--- What needs to be done ---
Reproduce all of the lines below, substituting "Anti-Bribery Laws" for every occurrence of "Anti-Corruption Laws" and changing nothing else.

--- Extracted material ---
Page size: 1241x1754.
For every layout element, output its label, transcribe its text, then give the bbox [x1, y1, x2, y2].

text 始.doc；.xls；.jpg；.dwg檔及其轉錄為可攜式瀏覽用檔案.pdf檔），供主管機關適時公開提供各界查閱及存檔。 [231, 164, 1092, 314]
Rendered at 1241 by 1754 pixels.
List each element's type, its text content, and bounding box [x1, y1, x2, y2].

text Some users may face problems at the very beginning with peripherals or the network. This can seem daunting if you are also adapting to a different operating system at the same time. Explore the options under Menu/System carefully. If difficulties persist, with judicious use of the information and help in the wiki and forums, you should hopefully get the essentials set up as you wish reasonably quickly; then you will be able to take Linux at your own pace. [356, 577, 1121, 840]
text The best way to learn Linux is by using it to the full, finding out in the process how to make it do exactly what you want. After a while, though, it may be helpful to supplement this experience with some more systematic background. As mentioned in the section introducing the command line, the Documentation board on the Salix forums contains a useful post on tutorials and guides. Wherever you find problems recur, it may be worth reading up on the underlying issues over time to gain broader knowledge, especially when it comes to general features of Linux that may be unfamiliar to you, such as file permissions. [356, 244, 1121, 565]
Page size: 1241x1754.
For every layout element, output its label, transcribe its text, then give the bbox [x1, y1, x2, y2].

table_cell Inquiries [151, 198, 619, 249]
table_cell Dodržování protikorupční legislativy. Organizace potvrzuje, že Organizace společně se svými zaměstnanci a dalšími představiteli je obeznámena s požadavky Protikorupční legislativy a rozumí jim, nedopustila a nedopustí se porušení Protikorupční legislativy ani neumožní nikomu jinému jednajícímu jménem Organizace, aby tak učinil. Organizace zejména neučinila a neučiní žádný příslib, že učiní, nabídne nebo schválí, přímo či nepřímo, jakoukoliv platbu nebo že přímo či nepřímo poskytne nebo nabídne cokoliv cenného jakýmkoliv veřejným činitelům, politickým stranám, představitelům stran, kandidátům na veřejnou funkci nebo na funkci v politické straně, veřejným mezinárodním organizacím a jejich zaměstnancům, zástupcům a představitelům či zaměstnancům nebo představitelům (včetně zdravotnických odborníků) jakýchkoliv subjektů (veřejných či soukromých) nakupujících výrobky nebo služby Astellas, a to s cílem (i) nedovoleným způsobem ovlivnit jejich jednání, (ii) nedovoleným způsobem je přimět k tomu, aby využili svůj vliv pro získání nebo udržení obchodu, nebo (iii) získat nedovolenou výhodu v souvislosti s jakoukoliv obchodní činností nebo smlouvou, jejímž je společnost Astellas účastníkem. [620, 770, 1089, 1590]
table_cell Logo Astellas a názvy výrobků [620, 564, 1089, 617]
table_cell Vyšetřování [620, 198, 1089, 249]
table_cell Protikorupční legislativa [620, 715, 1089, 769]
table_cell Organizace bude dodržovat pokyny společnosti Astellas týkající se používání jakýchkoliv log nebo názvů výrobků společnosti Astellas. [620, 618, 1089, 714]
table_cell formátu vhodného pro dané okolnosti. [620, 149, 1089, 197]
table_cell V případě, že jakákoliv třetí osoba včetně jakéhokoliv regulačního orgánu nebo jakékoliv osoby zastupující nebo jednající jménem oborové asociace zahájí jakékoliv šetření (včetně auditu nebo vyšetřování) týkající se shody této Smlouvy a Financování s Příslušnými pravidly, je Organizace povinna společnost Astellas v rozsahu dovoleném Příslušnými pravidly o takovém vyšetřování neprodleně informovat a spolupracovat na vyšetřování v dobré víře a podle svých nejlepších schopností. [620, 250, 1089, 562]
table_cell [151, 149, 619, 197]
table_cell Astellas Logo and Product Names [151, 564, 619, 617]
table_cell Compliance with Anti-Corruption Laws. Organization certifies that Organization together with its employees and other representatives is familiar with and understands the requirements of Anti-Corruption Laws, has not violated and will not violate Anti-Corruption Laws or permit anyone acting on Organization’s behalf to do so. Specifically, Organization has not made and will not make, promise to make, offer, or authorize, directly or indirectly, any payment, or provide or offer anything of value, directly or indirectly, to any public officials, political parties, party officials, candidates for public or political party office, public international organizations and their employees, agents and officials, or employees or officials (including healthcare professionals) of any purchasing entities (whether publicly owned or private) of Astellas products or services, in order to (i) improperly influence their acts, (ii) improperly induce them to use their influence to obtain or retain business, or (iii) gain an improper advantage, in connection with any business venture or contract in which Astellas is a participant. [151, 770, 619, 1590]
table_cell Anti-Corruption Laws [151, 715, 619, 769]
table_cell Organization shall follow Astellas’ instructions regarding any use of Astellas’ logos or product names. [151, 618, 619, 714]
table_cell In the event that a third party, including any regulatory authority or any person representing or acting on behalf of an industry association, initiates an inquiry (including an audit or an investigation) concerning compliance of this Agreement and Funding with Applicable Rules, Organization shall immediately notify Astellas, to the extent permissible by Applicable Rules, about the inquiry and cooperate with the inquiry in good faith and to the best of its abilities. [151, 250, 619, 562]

--- Exercise answer ---
Page size: 1241x1754.
For every layout element, output its label, transcribe its text, then give the bbox [x1, y1, x2, y2].

text 始.doc；.xls；.jpg；.dwg檔及其轉錄為可攜式瀏覽用檔案.pdf檔），供主管機關適時公開提供各界查閱及存檔。 [231, 164, 1092, 314]
Rendered at 1241 by 1754 pixels.
List each element's type, its text content, and bounding box [x1, y1, x2, y2].

text Some users may face problems at the very beginning with peripherals or the network. This can seem daunting if you are also adapting to a different operating system at the same time. Explore the options under Menu/System carefully. If difficulties persist, with judicious use of the information and help in the wiki and forums, you should hopefully get the essentials set up as you wish reasonably quickly; then you will be able to take Linux at your own pace. [356, 577, 1121, 840]
text The best way to learn Linux is by using it to the full, finding out in the process how to make it do exactly what you want. After a while, though, it may be helpful to supplement this experience with some more systematic background. As mentioned in the section introducing the command line, the Documentation board on the Salix forums contains a useful post on tutorials and guides. Wherever you find problems recur, it may be worth reading up on the underlying issues over time to gain broader knowledge, especially when it comes to general features of Linux that may be unfamiliar to you, such as file permissions. [356, 244, 1121, 565]
Page size: 1241x1754.
For every layout element, output its label, transcribe its text, then give the bbox [x1, y1, x2, y2].

table_cell Inquiries [151, 198, 619, 249]
table_cell Dodržování protikorupční legislativy. Organizace potvrzuje, že Organizace společně se svými zaměstnanci a dalšími představiteli je obeznámena s požadavky Protikorupční legislativy a rozumí jim, nedopustila a nedopustí se porušení Protikorupční legislativy ani neumožní nikomu jinému jednajícímu jménem Organizace, aby tak učinil. Organizace zejména neučinila a neučiní žádný příslib, že učiní, nabídne nebo schválí, přímo či nepřímo, jakoukoliv platbu nebo že přímo či nepřímo poskytne nebo nabídne cokoliv cenného jakýmkoliv veřejným činitelům, politickým stranám, představitelům stran, kandidátům na veřejnou funkci nebo na funkci v politické straně, veřejným mezinárodním organizacím a jejich zaměstnancům, zástupcům a představitelům či zaměstnancům nebo představitelům (včetně zdravotnických odborníků) jakýchkoliv subjektů (veřejných či soukromých) nakupujících výrobky nebo služby Astellas, a to s cílem (i) nedovoleným způsobem ovlivnit jejich jednání, (ii) nedovoleným způsobem je přimět k tomu, aby využili svůj vliv pro získání nebo udržení obchodu, nebo (iii) získat nedovolenou výhodu v souvislosti s jakoukoliv obchodní činností nebo smlouvou, jejímž je společnost Astellas účastníkem. [620, 770, 1089, 1590]
table_cell Logo Astellas a názvy výrobků [620, 564, 1089, 617]
table_cell Vyšetřování [620, 198, 1089, 249]
table_cell Protikorupční legislativa [620, 715, 1089, 769]
table_cell Organizace bude dodržovat pokyny společnosti Astellas týkající se používání jakýchkoliv log nebo názvů výrobků společnosti Astellas. [620, 618, 1089, 714]
table_cell formátu vhodného pro dané okolnosti. [620, 149, 1089, 197]
table_cell V případě, že jakákoliv třetí osoba včetně jakéhokoliv regulačního orgánu nebo jakékoliv osoby zastupující nebo jednající jménem oborové asociace zahájí jakékoliv šetření (včetně auditu nebo vyšetřování) týkající se shody této Smlouvy a Financování s Příslušnými pravidly, je Organizace povinna společnost Astellas v rozsahu dovoleném Příslušnými pravidly o takovém vyšetřování neprodleně informovat a spolupracovat na vyšetřování v dobré víře a podle svých nejlepších schopností. [620, 250, 1089, 562]
table_cell [151, 149, 619, 197]
table_cell Astellas Logo and Product Names [151, 564, 619, 617]
table_cell Compliance with Anti-Bribery Laws. Organization certifies that Organization together with its employees and other representatives is familiar with and understands the requirements of Anti-Bribery Laws, has not violated and will not violate Anti-Bribery Laws or permit anyone acting on Organization’s behalf to do so. Specifically, Organization has not made and will not make, promise to make, offer, or authorize, directly or indirectly, any payment, or provide or offer anything of value, directly or indirectly, to any public officials, political parties, party officials, candidates for public or political party office, public international organizations and their employees, agents and officials, or employees or officials (including healthcare professionals) of any purchasing entities (whether publicly owned or private) of Astellas products or services, in order to (i) improperly influence their acts, (ii) improperly induce them to use their influence to obtain or retain business, or (iii) gain an improper advantage, in connection with any business venture or contract in which Astellas is a participant. [151, 770, 619, 1590]
table_cell Anti-Bribery Laws [151, 715, 619, 769]
table_cell Organization shall follow Astellas’ instructions regarding any use of Astellas’ logos or product names. [151, 618, 619, 714]
table_cell In the event that a third party, including any regulatory authority or any person representing or acting on behalf of an industry association, initiates an inquiry (including an audit or an investigation) concerning compliance of this Agreement and Funding with Applicable Rules, Organization shall immediately notify Astellas, to the extent permissible by Applicable Rules, about the inquiry and cooperate with the inquiry in good faith and to the best of its abilities. [151, 250, 619, 562]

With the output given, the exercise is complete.